After he was elected legislature chairman, state senator Rob Rolison recalled that Judge Hayes had reached out to him and offered his help.Rolison said that Hayes was a friend and advisor to his late father, Senator Jay Rolison, and that he was fair and thorough in his decision-making as well as always available when you needed advise and counsel. Above all, Rolison said, he was my friend.

He remained an active member of the Dutchess County Bar Association, served on the Dutchess County Criminal Justice Council, and welcomed the chance to continue teaching other attorneys who came to him for advice when he retired at the end of 2010. Because of his commitment to giving back to the community, he was also appointed to the Dutchess County Board of Ethics in 2019.

Speaking about the demise of his former colleague, retired Dutchess County Court judicial Peter Forman referred to him as a “judge s judge.” In addition to having a sharp legal mind—particularly in the area of criminal law—the colleague county court judge noted that Hayes brought a modest manner to the bench throughout his ten years there. All of the people who stood before Judge Hayes respected him, and so did those of us who were fortunate enough to serve with him. Justice was always tempered by compassion from him. Jerry was a wonderful friend who cherished his marriage to Sheila and their family beyond all else. Michael Hayes, the current judge of the Dutchess County Surrogate Court, is one of the six children raised by Judge Hayes and his widow. Jerry Hayes and his spouse also relished the amusement of raising thirteen grandkids, which brought them much joy.
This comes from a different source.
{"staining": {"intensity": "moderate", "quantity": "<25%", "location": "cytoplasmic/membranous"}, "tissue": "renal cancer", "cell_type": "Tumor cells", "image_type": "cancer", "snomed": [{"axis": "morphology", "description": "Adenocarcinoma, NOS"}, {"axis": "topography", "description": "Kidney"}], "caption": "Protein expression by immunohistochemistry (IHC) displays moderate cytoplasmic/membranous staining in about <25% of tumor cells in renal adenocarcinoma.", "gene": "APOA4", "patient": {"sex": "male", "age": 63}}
Hayes was well respected by Dutchess County Court Judge Edward McLoughlin.Judge Hayes possessed the ideal disposition for a judge. He was a man of strength on the bench, but he also had the guts to show mercy. The legal community has lost an exceptional thinker. McLoughlin has also chosen to become an adjunct professor, following in Judge Hayes’ footsteps. Hayes was a criminal law instructor at Marist; McLoughlin carries on the legacy. Hayes lectured on criminal law throughout the state and taught at SUNY Dutchess as well.

Lisa Hartley, a Poughkeepsie lawyer, was also a fan of Judge Hayes.To a great many of us in the legal profession, he was many things. Judge Hayes was a passionate advocate and a very intelligent legal scholar. In addition, he was incredibly generous, modest, and kind. He would gladly provide his vast experience and time to inexperienced lawyers or anyone else who wanted to ask him questions. After assuming the bench, he remained the same and was always the first to offer a kind hello and a wide smile to a colleague.

Calling hours will take place at the William G. Miller & Son Funeral Home in Poughkeepsie on Friday, February 2 from 4 to 8 p.m. On Saturday, February 3 at 10 a.m., there will be a funeral liturgy at St. Martin de Porres Church in Poughkeepsie. Following the mass, there will be an immediate burial in Poughkeepsie Rural Cemetery.